GIVEN TEXT →
################
Dillwynia dillwynioides
- Conservation status: Priority Three — Poorly Known Taxa (DEC)

Scientific classification
- Kingdom: Plantae
- Clade: Tracheophytes
- Clade: Angiosperms
- Clade: Eudicots
- Clade: Rosids
- Order: Fabales
- Family: Fabaceae
- Subfamily: Faboideae
- Genus: Dillwynia
- Species: D. dillwynioides
- Binomial name: Dillwynia dillwynioides (Meisn.) Druce
- Synonyms: Aotus dillwynioides Meisn.

= Dillwynia dillwynioides =

- Genus: Dillwynia
- Species: dillwynioides
- Authority: (Meisn.) Druce
- Conservation status: P3
- Synonyms: Aotus dillwynioides Meisn.

Species of flowering plant

Dillwynia dillwynioides is a species of flowering plant in the family Fabaceae and is endemic to the south-west of Western Australia. It is a low-lying or erect, spindly shrub with cylindrical, grooved leaves and yellow, red or orange flowers with yellow, red or orange markings.
################
MATERIAL PROVIDED →
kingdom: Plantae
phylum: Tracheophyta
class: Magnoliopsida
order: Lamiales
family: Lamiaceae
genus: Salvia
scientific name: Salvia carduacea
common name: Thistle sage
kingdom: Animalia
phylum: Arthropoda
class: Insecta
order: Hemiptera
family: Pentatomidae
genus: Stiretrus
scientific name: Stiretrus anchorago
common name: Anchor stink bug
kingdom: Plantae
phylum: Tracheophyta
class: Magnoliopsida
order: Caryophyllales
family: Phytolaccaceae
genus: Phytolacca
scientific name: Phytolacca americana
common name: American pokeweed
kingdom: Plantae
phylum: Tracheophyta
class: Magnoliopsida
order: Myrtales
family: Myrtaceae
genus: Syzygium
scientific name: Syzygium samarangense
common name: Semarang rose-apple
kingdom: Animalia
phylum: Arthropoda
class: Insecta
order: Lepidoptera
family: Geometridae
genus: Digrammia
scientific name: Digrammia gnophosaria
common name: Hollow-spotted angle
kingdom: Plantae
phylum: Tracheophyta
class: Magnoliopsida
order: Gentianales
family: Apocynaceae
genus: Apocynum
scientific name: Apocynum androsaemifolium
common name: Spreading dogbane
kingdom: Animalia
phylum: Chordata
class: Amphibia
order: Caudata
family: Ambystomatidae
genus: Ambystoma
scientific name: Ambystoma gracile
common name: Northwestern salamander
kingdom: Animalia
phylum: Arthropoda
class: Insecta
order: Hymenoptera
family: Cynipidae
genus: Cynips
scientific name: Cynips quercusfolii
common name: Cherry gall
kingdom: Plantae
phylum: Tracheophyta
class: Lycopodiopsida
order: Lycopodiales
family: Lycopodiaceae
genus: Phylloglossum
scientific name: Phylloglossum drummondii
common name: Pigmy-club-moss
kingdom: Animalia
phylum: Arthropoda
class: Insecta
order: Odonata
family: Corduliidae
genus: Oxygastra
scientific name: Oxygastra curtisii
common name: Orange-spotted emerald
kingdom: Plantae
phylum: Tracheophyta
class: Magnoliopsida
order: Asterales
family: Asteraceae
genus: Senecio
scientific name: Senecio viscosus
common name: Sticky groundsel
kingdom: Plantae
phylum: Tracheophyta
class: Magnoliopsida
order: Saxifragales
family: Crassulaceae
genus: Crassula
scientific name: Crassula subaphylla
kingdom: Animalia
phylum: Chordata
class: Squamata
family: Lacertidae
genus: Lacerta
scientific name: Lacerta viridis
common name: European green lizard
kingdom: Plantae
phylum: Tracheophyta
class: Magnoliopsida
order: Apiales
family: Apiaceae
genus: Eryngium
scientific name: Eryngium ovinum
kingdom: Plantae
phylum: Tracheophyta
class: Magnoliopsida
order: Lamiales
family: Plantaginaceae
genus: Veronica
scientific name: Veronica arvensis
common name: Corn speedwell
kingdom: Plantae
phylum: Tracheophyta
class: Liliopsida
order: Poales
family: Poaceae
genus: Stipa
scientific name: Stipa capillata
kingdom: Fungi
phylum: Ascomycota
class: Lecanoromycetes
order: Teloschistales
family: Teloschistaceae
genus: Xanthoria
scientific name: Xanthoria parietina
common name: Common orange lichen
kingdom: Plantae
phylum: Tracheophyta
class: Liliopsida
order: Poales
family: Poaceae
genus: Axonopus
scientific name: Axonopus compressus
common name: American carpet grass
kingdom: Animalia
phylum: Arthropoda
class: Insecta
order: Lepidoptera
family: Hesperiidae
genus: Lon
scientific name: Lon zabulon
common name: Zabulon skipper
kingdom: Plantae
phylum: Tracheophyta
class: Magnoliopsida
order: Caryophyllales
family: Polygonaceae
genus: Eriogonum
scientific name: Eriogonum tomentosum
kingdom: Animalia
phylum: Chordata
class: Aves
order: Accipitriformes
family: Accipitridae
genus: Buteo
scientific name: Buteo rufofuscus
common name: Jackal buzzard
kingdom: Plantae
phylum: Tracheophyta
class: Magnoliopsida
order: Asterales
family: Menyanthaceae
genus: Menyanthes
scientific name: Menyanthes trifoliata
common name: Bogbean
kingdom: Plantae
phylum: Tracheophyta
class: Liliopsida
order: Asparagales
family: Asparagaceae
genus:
################
TASK 1 → From the Dillwynia dillwynioides text, write out the passage starting with "Dillwynia dillwynioides is" and going on through "or orange markings.".
TASK 2 → Sum up the Dillwynia dillwynioides text in two sentences.

RESPONSE 1 →
Dillwynia dillwynioides is a species of flowering plant in the family Fabaceae and is endemic to the south-west of Western Australia. It is a low-lying or erect, spindly shrub with cylindrical, grooved leaves and yellow, red or orange flowers with yellow, red or orange markings.

RESPONSE 2 → Dillwynia dillwynioides is a flowering plant in the family Fabaceae that is endemic to the south-west of Western Australia and is listed by DEC as Priority Three — Poorly Known Taxa. It is a low-lying or erect, spindly shrub with cylindrical, grooved leaves and yellow, red or orange flowers with yellow, red or orange markings.